We have a new head pastor at our church! Pastor Keith Strasburger and his wife Kristine joined our church family a little over a week ago. Keith and Kristine are known for their hearts for Jesus and a deep devotion to building relationships as they work to mentor disciples. They hale from Real Life Ministries in Idaho and, in a time span of less than two weeks, Nebraska has welcomed them with zero degrees, 70 and sunny, and most recently snow and ice. Perhaps it’s March on the prairie??!!
On his first Sunday preaching, Keith shared with us that we are not called to go to church, we are called to be the church. God created each one of us with a desire to be loved, valued, listened to, and to live with meaningful purpose. In order for this to happen, we must be the church as we live in love as described in the above scripture verses. I think it is very powerful to see how the Old Testament provides the foundation for what we are able to live out through Jesus’ teaching, discipleship, and sacrifice for us. The two commandments that create the basis for how we are asked to live as Christians can be traced back to the five books of Moses. God asked us to love Him, and to love each other.
God asked us to do it, and then Jesus came to show us how to get it done.

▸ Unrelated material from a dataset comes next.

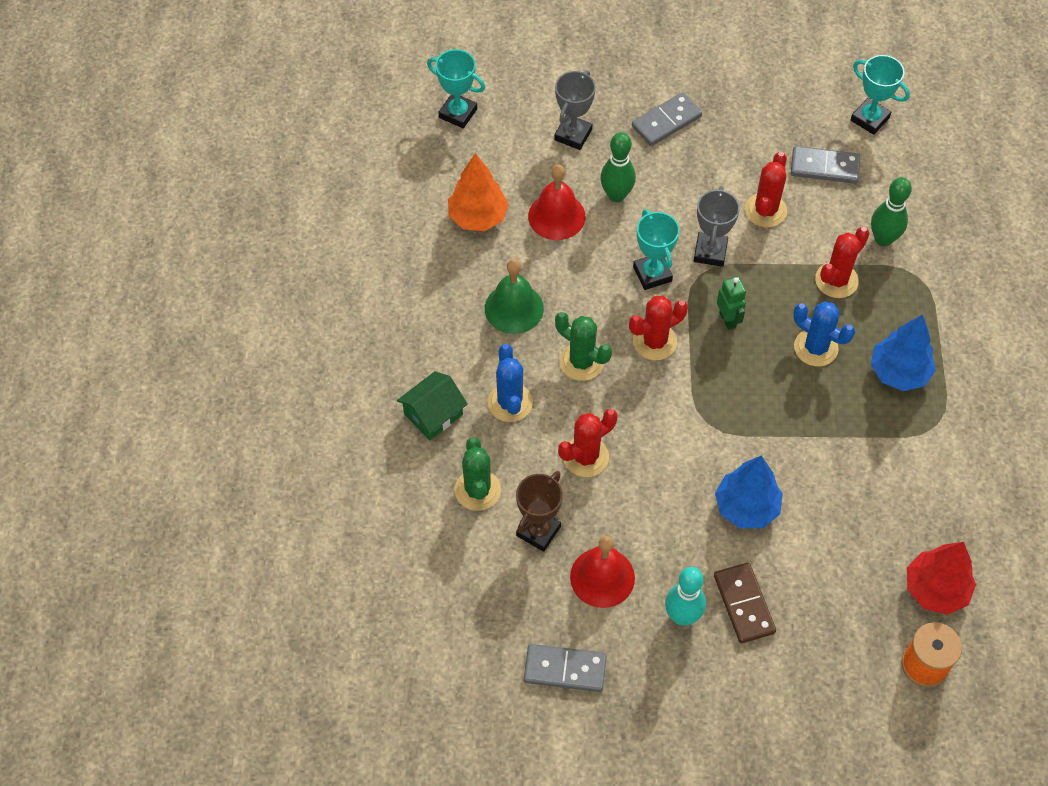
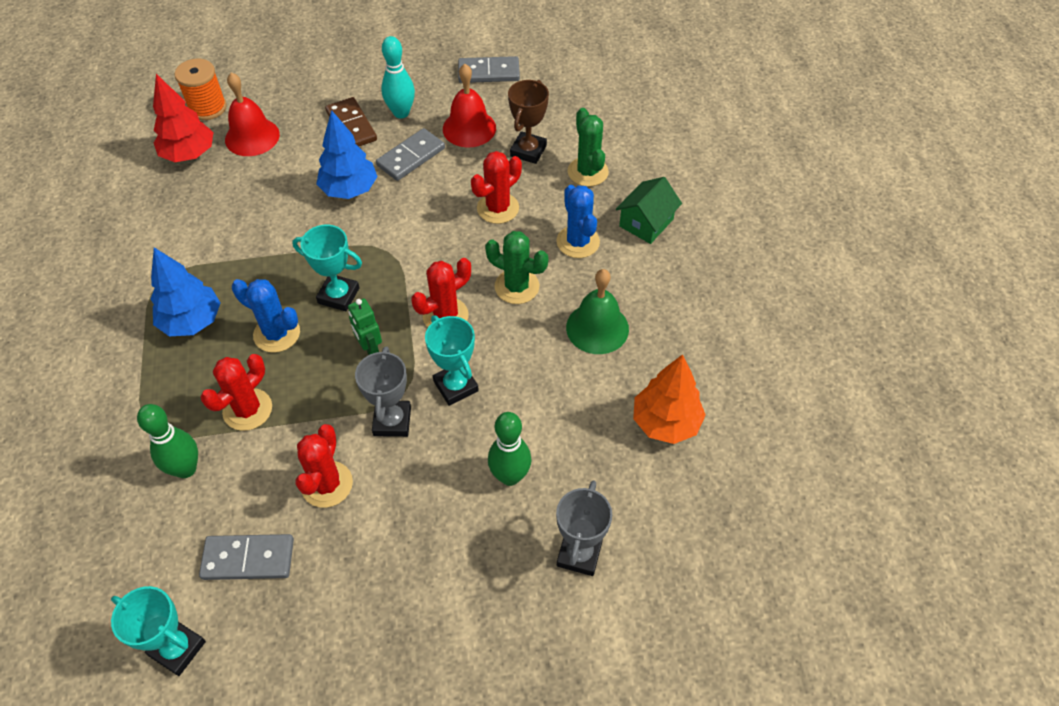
camera: 170 degrees right, 5 degrees down
(458, 113) = (736, 562): turquoise trophy -> turquoise trophy (338, 295)
(556, 216) = (575, 438): red bell -> red bell (252, 137)
(666, 121) = (459, 596): grey domino -> grey domino (411, 157)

It’s hard to love genuinely. Genuine love requires a risk, a vulnerability, and an openness to others that takes courage. When we love as Jesus loves, we give others the power to hurt us. But, we also give them the power of Jesus. Spend a few minutes looking at how God defines love in 1 Corinthians 13. Then ask yourself some questions:
- Am I truly kind?
- Do I have an unending supply of patience with those that God brings into my life?
- Do I think of others more than I think of myself?
- Do I hold grudges?
- Do I celebrate others?
- Do I love the values that God loves?
- Do I love regardless of circumstance?
- Do I love with a hope that inspires belief?
I’d like to think that I do these things well, but the truth is that sometimes they are simply a goal that I fall short of. The better I walk with Jesus, the more that I find the courage and freedom to live this way. But, it challenges me daily. Proverbs 4:23 tells me to “Guard my heart above all else, for it determines the course of my life.” I don’t think that this means to guard my heart against others, rather, I think that God is asking me to do something very different.
God is asking me to anchor my heart to Him and to allow it to be broken, so that His love — the love that is described in 1 Corinthians — can determine the course of my life.

A few years ago, I started to pray asking God to allow me to see the world through the eyes of Jesus. I’m not sure that when I started praying this prayer that I really understood what I was asking. But, God kept putting it on my heart so I kept praying it. As God answered this prayer, he has allowed me to see parts and pieces of this world through a very different lens. Seeing these things breaks my heart, and it changes my life. It makes me cry, but more importantly it gives me the freedom to find a deep and meaningful purpose as I try to love as Christ loves.
So thankful to hear you have a new pastor! Thank you for your words as well. We serve a faithful God in so many areas.